▸ **Stored items**

++++++

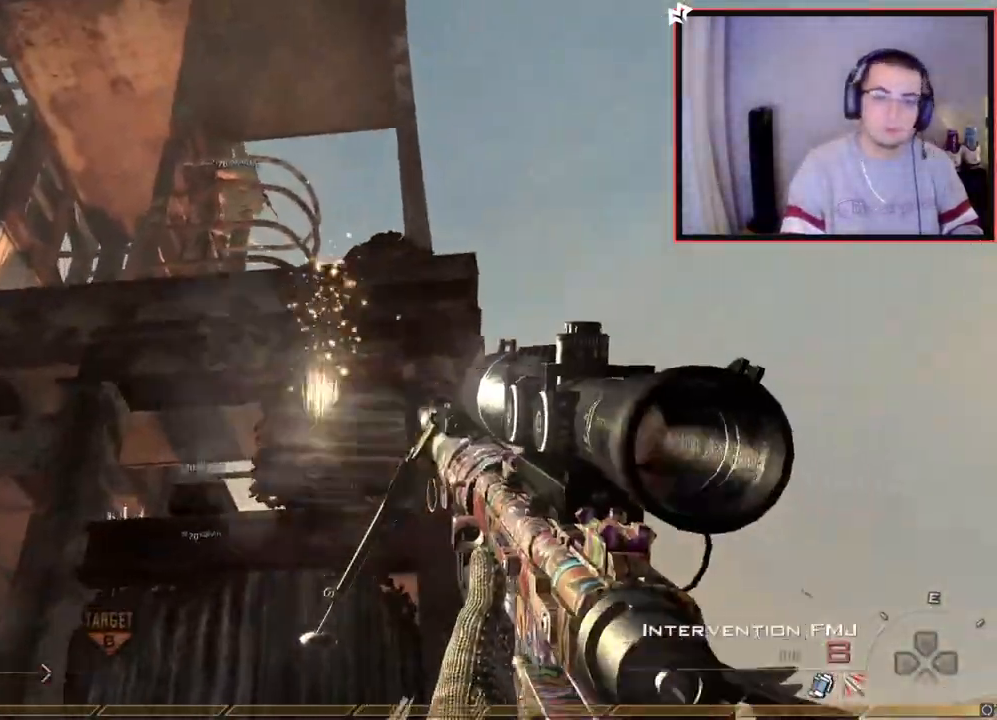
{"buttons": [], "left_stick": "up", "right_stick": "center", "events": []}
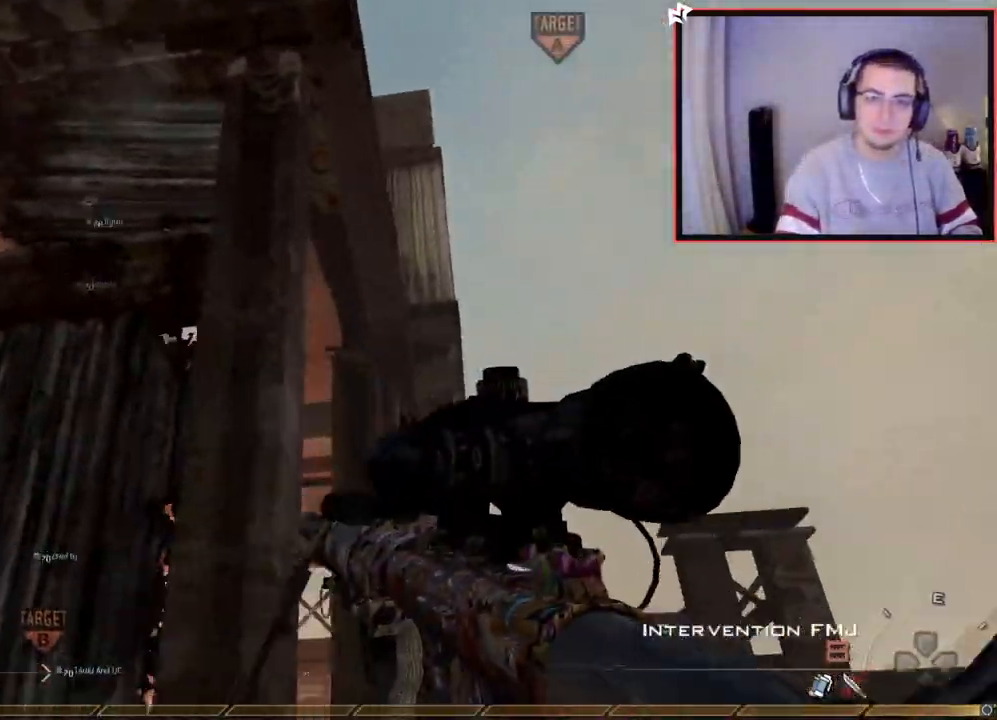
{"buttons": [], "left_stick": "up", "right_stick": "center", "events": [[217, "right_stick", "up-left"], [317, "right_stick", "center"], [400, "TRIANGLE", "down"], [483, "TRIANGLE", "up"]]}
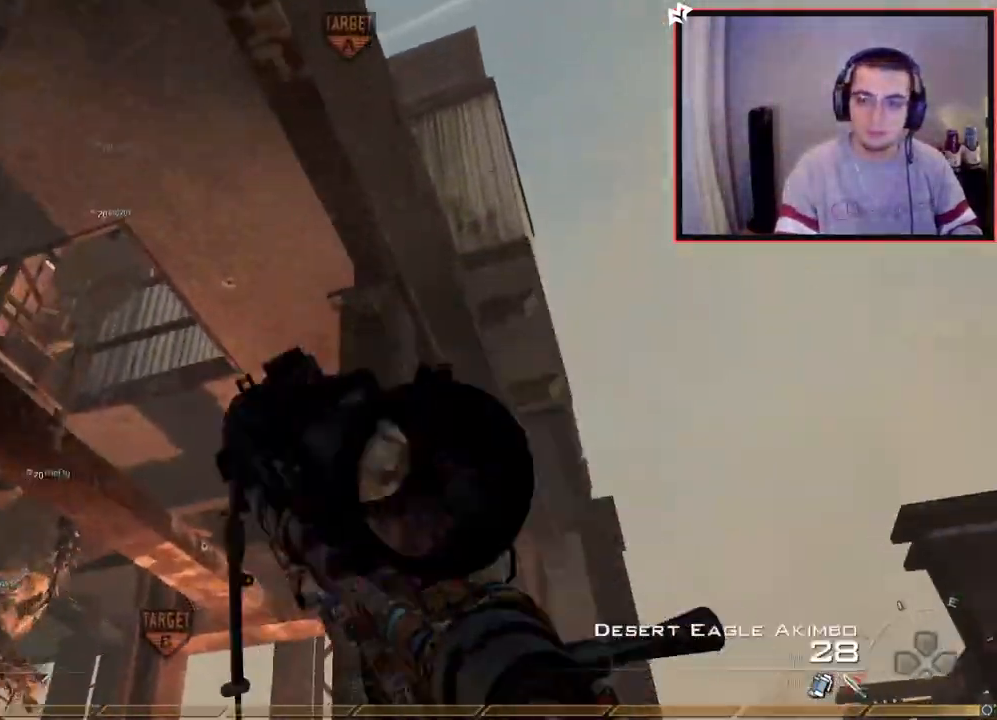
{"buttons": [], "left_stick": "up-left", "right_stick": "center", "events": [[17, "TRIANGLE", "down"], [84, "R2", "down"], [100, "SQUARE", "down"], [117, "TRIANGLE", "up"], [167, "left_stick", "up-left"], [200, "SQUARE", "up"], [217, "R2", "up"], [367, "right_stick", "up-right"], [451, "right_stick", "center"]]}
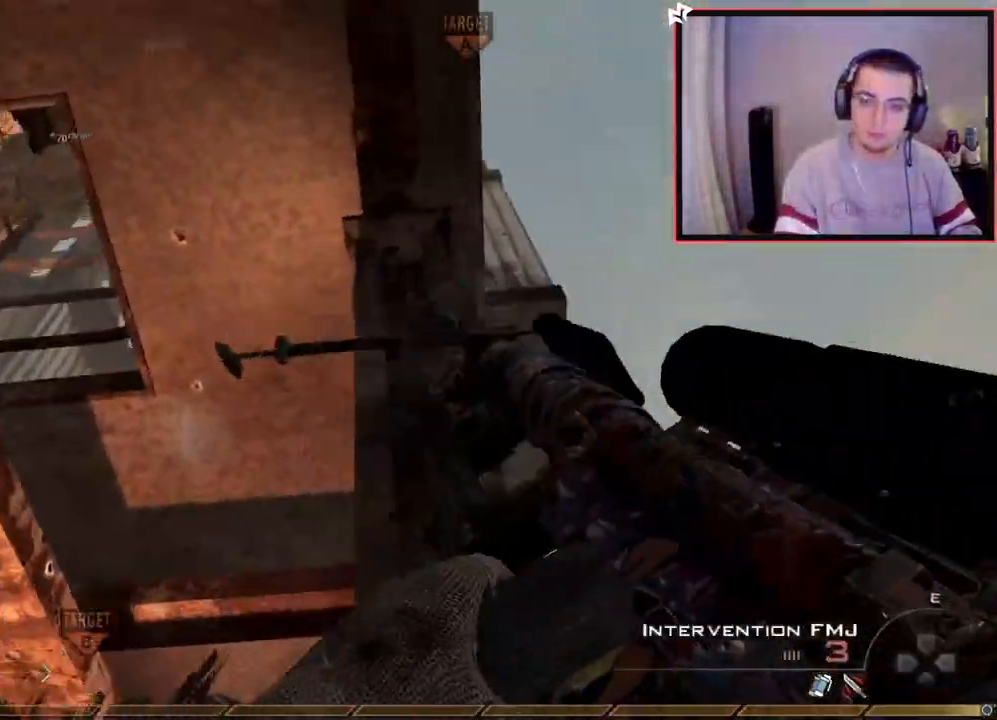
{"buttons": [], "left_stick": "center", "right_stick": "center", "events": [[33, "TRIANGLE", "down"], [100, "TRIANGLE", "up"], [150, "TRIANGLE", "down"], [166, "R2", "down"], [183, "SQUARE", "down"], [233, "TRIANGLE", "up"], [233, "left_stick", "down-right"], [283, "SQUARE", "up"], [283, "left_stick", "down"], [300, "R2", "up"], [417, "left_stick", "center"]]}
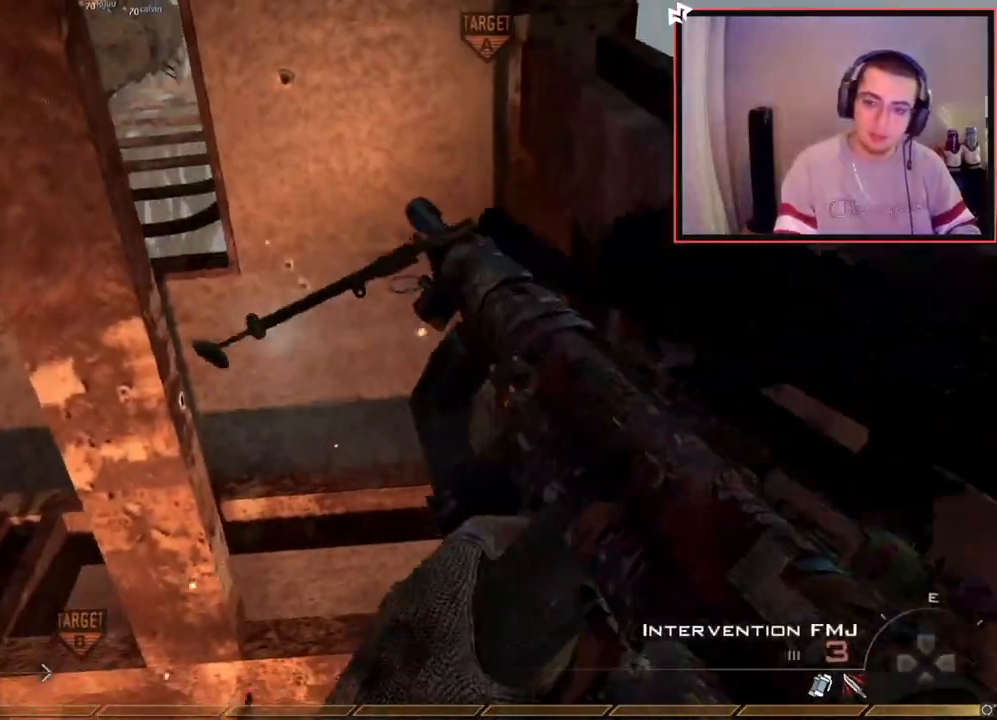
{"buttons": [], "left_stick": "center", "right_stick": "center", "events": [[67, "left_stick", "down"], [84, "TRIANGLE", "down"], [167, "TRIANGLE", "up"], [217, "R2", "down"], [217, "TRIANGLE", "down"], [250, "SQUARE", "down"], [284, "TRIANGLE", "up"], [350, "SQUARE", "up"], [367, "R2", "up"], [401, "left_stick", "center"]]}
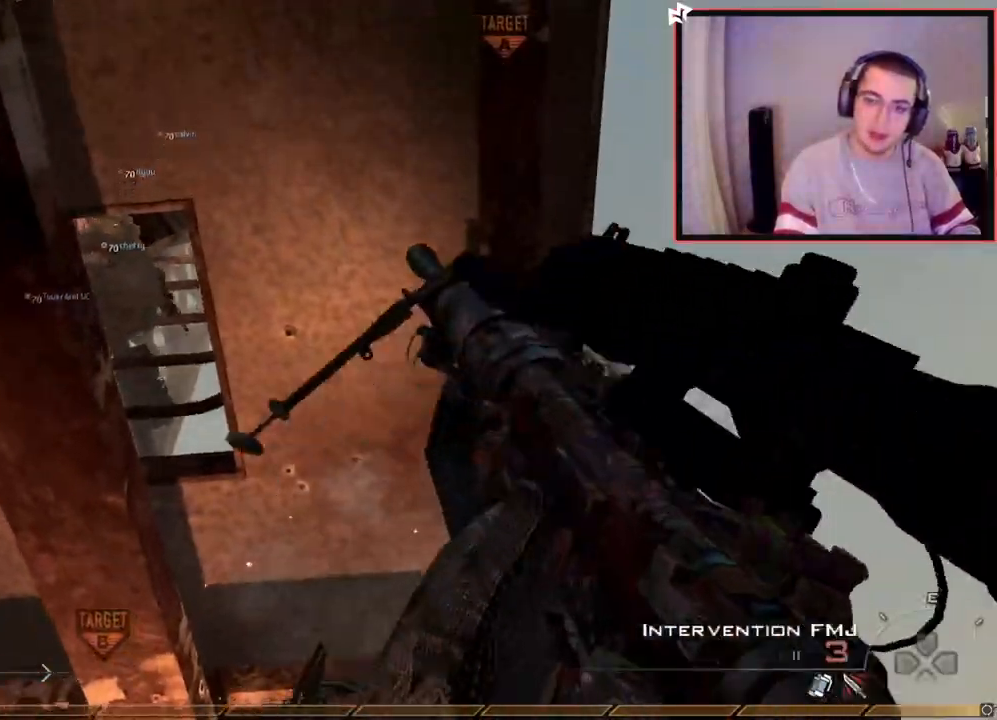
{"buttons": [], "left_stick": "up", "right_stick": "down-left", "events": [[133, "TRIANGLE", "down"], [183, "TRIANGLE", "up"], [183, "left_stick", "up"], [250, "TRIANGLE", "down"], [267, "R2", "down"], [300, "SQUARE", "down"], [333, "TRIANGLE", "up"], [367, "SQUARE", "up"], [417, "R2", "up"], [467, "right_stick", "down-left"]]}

++++++

Every line above that holds the string "down" should be returned.

{"buttons": [], "left_stick": "up", "right_stick": "center", "events": [[217, "right_stick", "up-left"], [317, "right_stick", "center"], [400, "TRIANGLE", "down"], [483, "TRIANGLE", "up"]]}
{"buttons": [], "left_stick": "up-left", "right_stick": "center", "events": [[17, "TRIANGLE", "down"], [84, "R2", "down"], [100, "SQUARE", "down"], [117, "TRIANGLE", "up"], [167, "left_stick", "up-left"], [200, "SQUARE", "up"], [217, "R2", "up"], [367, "right_stick", "up-right"], [451, "right_stick", "center"]]}
{"buttons": [], "left_stick": "center", "right_stick": "center", "events": [[33, "TRIANGLE", "down"], [100, "TRIANGLE", "up"], [150, "TRIANGLE", "down"], [166, "R2", "down"], [183, "SQUARE", "down"], [233, "TRIANGLE", "up"], [233, "left_stick", "down-right"], [283, "SQUARE", "up"], [283, "left_stick", "down"], [300, "R2", "up"], [417, "left_stick", "center"]]}
{"buttons": [], "left_stick": "center", "right_stick": "center", "events": [[67, "left_stick", "down"], [84, "TRIANGLE", "down"], [167, "TRIANGLE", "up"], [217, "R2", "down"], [217, "TRIANGLE", "down"], [250, "SQUARE", "down"], [284, "TRIANGLE", "up"], [350, "SQUARE", "up"], [367, "R2", "up"], [401, "left_stick", "center"]]}
{"buttons": [], "left_stick": "up", "right_stick": "down-left", "events": [[133, "TRIANGLE", "down"], [183, "TRIANGLE", "up"], [183, "left_stick", "up"], [250, "TRIANGLE", "down"], [267, "R2", "down"], [300, "SQUARE", "down"], [333, "TRIANGLE", "up"], [367, "SQUARE", "up"], [417, "R2", "up"], [467, "right_stick", "down-left"]]}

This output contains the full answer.